Ballooning Multi-Armed Bandits

TL;DR

This paper introduces Ballooning Multi-Armed Bandits, a new model where arms grow over time, and proposes algorithms with sub-linear regret under certain arrival distributions, supported by theoretical analysis and simulations.

Contribution

The paper defines the novel BL-MAB model, analyzes regret behavior, and proposes algorithms achieving sub-linear regret based on arm arrival distributions.

Findings

Existing algorithms result in linear regret in BL-MAB.

Sub-linear regret is achievable if the best arm arrives early.

Proposed algorithm adapts exploration based on arrival distribution.

Abstract

In this paper, we introduce Ballooning Multi-Armed Bandits (BL-MAB), a novel extension of the classical stochastic MAB model. In the BL-MAB model, the set of available arms grows (or balloons) over time. In contrast to the classical MAB setting where the regret is computed with respect to the best arm overall, the regret in a BL-MAB setting is computed with respect to the best available arm at each time. We first observe that the existing stochastic MAB algorithms result in linear regret for the BL-MAB model. We prove that, if the best arm is equally likely to arrive at any time instant, a sub-linear regret cannot be achieved. Next, we show that if the best arm is more likely to arrive in the early rounds, one can achieve sub-linear regret.
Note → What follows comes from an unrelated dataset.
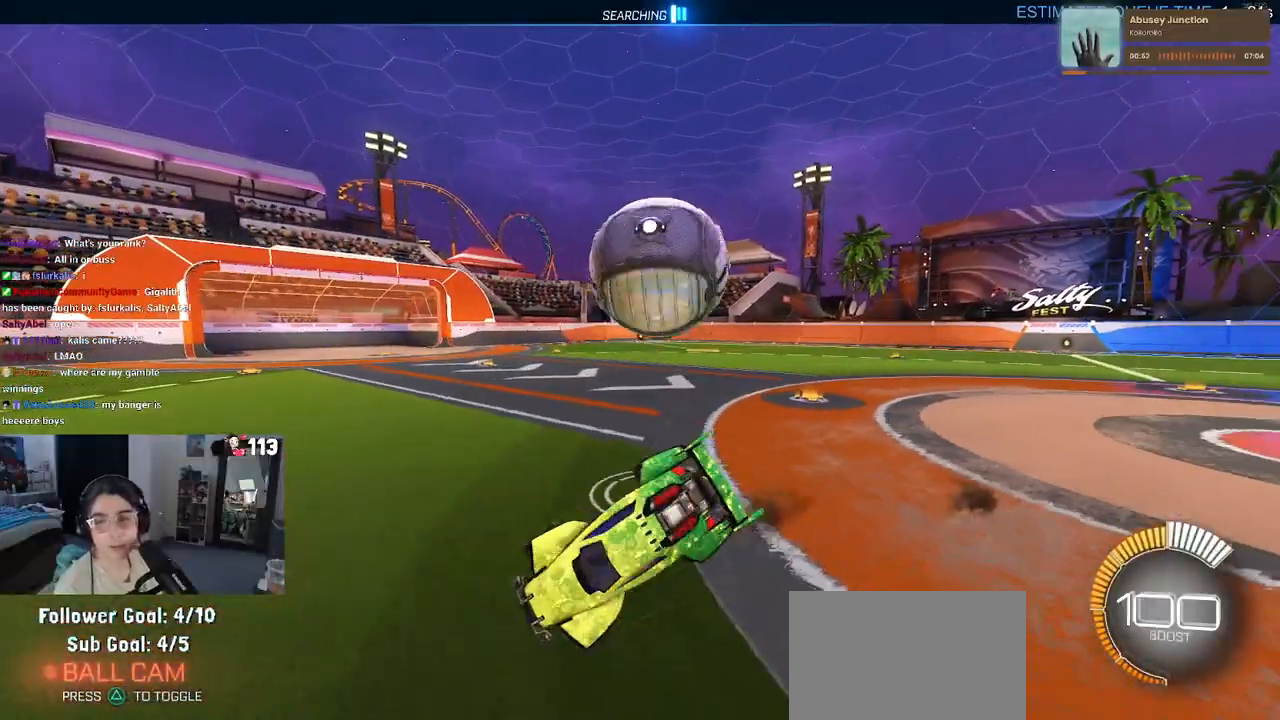
{"buttons": [], "left_stick": "center", "right_stick": "center", "events": [[350, "left_stick", "center"]]}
Our proposed algorithm determines (1) the fraction of the time horizon for which the newly arriving arms should be explored and (2) the sequence of arm pulls in the exploitation phase from among the explored arms. Making reasonable assumptions on the arrival distribution of the best arm in terms of the thinness of the distribution's tail, we prove that the proposed algorithm achieves sub-linear instance-independent regret. We further quantify explicit dependence of regret on the arrival distribution parameters. We reinforce our theoretical findings with extensive simulation results. We conclude by showing that our algorithm would achieve sub-linear regret even if (a) the distributional parameters are not exactly known, but are obtained using a reasonable learning mechanism or (b) the best arm is not more likely to arrive early, but a large fraction of arms is likely to arrive relatively early.